P.L.A. has an excellent, lengthy post about a possible legal outrage that hinges on the decision of the SCOTUS. In this case, it's a legal challenge by a conservative advocacy group against a program that, from Dwight Meredith's description, seems eminently reasonable (full discloure: I am not a lawyer, so I rely on Meredith's interpretation and that of the sources he links to).
Basically, the deal is, lawyers routinely hold money in trust for clients. Back in the '70s, someone hit upon the idea that if all that money--which normally does not earn interest, as the sums are either too small or banked for too short a duration--were pooled, the interest the combined sums earned could be used to fund legal aid services to the poor.

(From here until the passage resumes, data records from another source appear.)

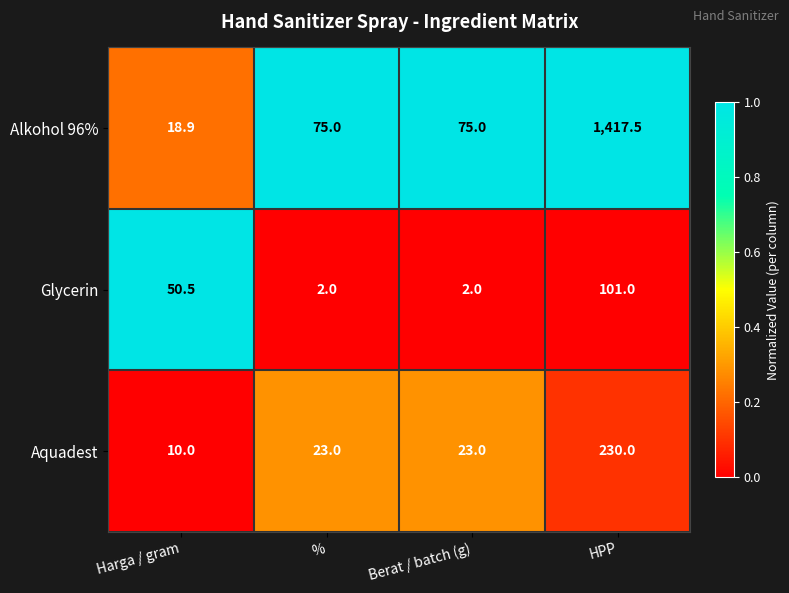

Reading left to right, transcribe all the data shown in this chart.

Alkohol 96%: Harga / gram=18.9	%=75.0	Berat / batch (g)=75.0	HPP=1417.5
Glycerin: Harga / gram=50.5	%=2.0	Berat / batch (g)=2.0	HPP=101.0
Aquadest: Harga / gram=10.0	%=23.0	Berat / batch (g)=23.0	HPP=230.0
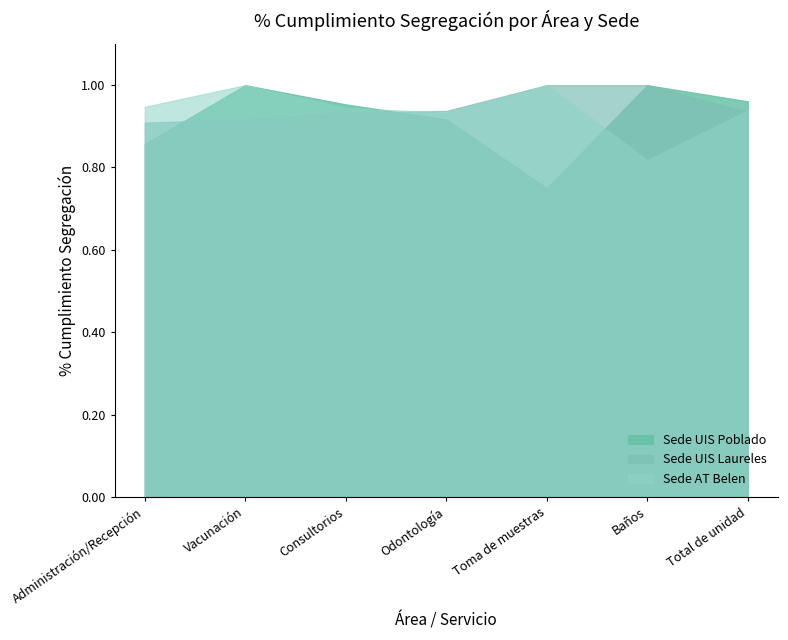

Which category has the lowest value in the Sede UIS Poblado series?

Toma de muestras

Dwight Meredith fears that the SCOTUS will reverse a summary judgment against the plaintiff and hold that the interest pool is an unlawful "taking" under the Fifth Amendment, despite the fact that, as Meredith points out, the original sum placed in trust is never touched and, were it banked privately, would be unlikely to accumulate any interest at all. This op-ed points out that the plaintiffs seek not reimbursement (which literally amounts to a couple of bucks) but an injunction against the program. [Aside: Given the Fifth Amendment's provision for "just compensation," I wonder if a provision to apply for reimbursement--less banking fees, of course--might not suffice?]
In other words, the only reason there's any interest to "take" is because all the trust money is pooled. The true purpose of the suit, as Meredith sees it, seems to be to destroy the source of funding for indigent legal services.